**Source data**
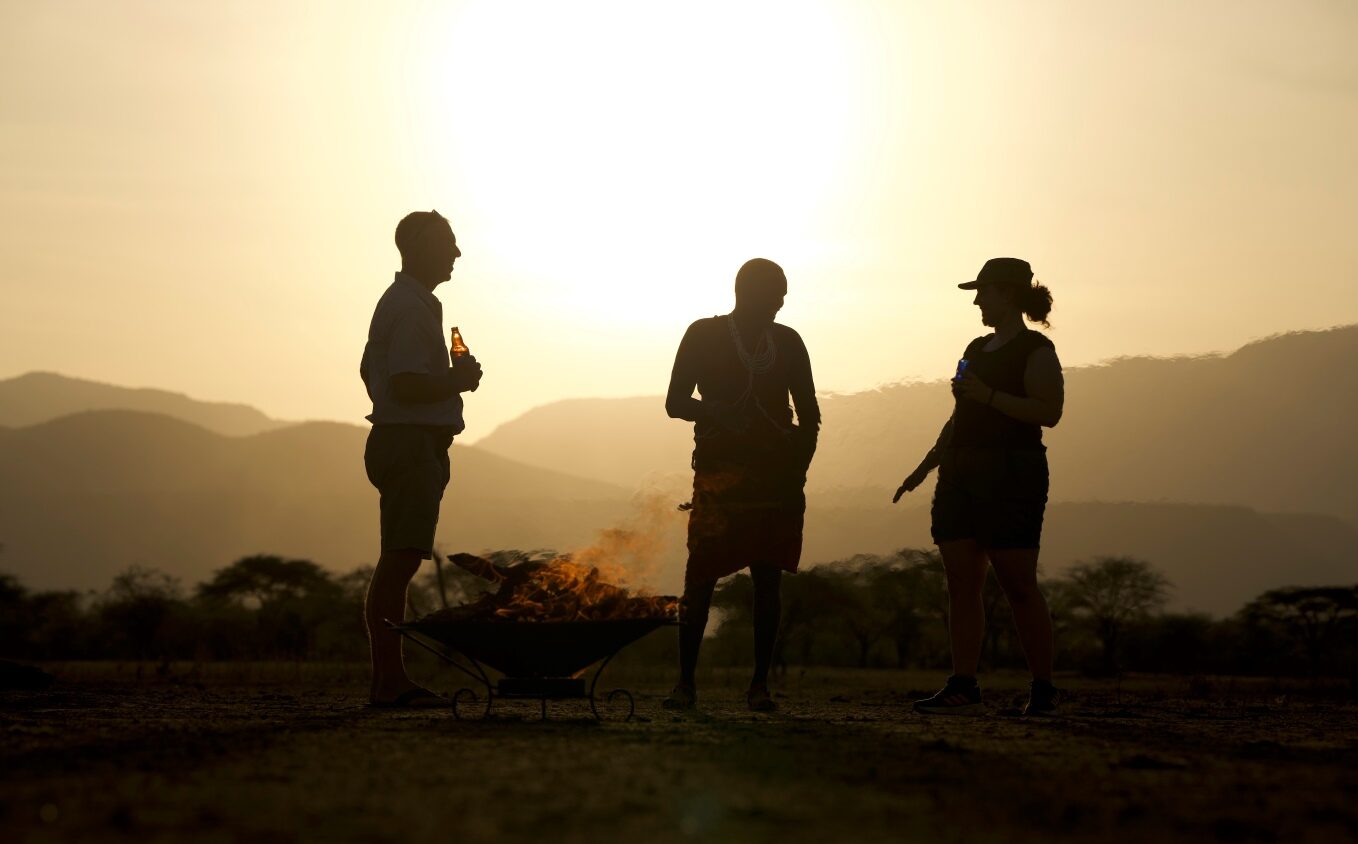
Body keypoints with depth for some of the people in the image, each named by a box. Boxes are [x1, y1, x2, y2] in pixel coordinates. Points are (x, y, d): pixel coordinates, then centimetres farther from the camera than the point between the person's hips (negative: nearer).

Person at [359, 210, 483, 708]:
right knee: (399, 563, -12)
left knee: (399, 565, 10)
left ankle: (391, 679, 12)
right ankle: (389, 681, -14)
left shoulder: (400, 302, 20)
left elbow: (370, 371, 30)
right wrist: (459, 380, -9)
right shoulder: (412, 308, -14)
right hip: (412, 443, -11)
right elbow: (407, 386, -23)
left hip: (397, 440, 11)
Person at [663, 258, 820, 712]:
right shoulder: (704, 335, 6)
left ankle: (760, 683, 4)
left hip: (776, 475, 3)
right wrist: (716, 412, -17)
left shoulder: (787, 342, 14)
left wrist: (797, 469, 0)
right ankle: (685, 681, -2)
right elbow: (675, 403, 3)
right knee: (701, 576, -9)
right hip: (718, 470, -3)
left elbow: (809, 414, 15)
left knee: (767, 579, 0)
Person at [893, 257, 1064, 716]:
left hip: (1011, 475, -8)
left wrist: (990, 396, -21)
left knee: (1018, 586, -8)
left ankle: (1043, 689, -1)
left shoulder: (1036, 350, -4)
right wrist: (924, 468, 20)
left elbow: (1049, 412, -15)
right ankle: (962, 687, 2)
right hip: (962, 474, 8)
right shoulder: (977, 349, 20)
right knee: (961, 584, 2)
...
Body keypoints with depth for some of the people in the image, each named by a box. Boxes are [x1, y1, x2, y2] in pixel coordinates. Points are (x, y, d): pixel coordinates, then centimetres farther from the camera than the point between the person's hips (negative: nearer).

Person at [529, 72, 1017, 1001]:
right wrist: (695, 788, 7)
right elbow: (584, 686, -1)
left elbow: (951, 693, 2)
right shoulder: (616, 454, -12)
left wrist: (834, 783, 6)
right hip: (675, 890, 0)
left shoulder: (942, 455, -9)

**What is expected**
Looking at the data above, return every line from the one with "right ankle: (685, 681, -2)" down to the one with "left shoulder: (1036, 350, -4)", exactly and inclusively.

**Task result**
right ankle: (685, 681, -2)
right elbow: (675, 403, 3)
right knee: (701, 576, -9)
right hip: (718, 470, -3)
left elbow: (809, 414, 15)
left knee: (767, 579, 0)
Person at [893, 257, 1064, 716]:
left hip: (1011, 475, -8)
left wrist: (990, 396, -21)
left knee: (1018, 586, -8)
left ankle: (1043, 689, -1)
left shoulder: (1036, 350, -4)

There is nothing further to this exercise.